What the task asks: Locate the line that contains "Page size: 1241x1754." in the entries below. Retype it and all following lines through the final one, character for character.

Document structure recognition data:
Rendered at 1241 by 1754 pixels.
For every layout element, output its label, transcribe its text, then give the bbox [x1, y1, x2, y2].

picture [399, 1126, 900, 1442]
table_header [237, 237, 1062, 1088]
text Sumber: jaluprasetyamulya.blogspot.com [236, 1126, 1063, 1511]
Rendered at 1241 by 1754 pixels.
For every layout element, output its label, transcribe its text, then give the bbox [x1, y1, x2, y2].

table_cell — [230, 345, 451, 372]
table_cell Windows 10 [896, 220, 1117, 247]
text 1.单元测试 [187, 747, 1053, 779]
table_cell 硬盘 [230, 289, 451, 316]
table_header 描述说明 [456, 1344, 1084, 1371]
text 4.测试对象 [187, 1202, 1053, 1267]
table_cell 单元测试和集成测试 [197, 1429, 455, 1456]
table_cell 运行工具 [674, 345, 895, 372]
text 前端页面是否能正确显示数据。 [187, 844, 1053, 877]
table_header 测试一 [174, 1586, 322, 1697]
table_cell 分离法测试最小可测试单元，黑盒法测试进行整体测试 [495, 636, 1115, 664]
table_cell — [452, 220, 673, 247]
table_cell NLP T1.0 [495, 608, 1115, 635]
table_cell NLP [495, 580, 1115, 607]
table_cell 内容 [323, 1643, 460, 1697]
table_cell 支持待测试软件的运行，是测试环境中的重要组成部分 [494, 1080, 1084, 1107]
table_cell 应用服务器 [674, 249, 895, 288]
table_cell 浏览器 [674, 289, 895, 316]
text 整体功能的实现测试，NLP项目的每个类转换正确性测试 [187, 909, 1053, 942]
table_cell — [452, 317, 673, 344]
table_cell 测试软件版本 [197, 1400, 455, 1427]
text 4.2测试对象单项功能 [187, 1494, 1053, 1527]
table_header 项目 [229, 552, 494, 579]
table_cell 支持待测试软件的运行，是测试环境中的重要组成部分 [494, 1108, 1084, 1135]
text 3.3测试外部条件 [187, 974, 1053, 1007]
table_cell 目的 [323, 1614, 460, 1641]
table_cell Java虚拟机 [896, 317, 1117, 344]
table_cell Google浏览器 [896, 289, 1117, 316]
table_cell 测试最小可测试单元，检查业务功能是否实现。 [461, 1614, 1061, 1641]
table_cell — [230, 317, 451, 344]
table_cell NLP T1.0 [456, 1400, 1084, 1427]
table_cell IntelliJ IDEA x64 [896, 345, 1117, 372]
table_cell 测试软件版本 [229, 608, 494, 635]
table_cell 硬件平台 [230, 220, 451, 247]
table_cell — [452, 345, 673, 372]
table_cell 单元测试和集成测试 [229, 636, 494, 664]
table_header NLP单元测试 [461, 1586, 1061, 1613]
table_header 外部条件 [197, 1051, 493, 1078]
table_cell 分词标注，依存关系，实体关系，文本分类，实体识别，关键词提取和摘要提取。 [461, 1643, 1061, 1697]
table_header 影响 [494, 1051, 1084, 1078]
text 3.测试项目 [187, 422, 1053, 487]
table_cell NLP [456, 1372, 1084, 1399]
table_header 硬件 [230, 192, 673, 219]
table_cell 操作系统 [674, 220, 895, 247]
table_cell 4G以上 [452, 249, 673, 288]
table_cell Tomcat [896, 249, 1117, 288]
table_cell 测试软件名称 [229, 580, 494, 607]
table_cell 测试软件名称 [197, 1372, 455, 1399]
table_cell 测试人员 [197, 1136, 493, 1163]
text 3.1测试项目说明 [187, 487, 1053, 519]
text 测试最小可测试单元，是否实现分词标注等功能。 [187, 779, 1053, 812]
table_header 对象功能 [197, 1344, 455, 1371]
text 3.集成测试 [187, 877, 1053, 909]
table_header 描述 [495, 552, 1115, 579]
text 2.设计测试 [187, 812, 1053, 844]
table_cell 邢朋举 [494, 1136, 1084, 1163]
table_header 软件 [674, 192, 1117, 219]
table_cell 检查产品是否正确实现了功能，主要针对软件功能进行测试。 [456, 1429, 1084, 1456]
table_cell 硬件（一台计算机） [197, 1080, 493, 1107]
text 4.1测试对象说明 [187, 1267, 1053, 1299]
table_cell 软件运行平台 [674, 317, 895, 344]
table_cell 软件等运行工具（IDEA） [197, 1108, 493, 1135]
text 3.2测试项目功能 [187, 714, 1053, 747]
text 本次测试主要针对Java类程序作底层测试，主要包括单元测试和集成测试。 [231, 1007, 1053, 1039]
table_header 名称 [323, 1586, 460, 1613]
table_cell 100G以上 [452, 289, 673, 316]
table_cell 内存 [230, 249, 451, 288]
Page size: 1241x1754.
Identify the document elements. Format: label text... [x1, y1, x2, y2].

Written reply:
Page size: 1241x1754.
Identify the document elements. Format: label text... [x1, y1, x2, y2].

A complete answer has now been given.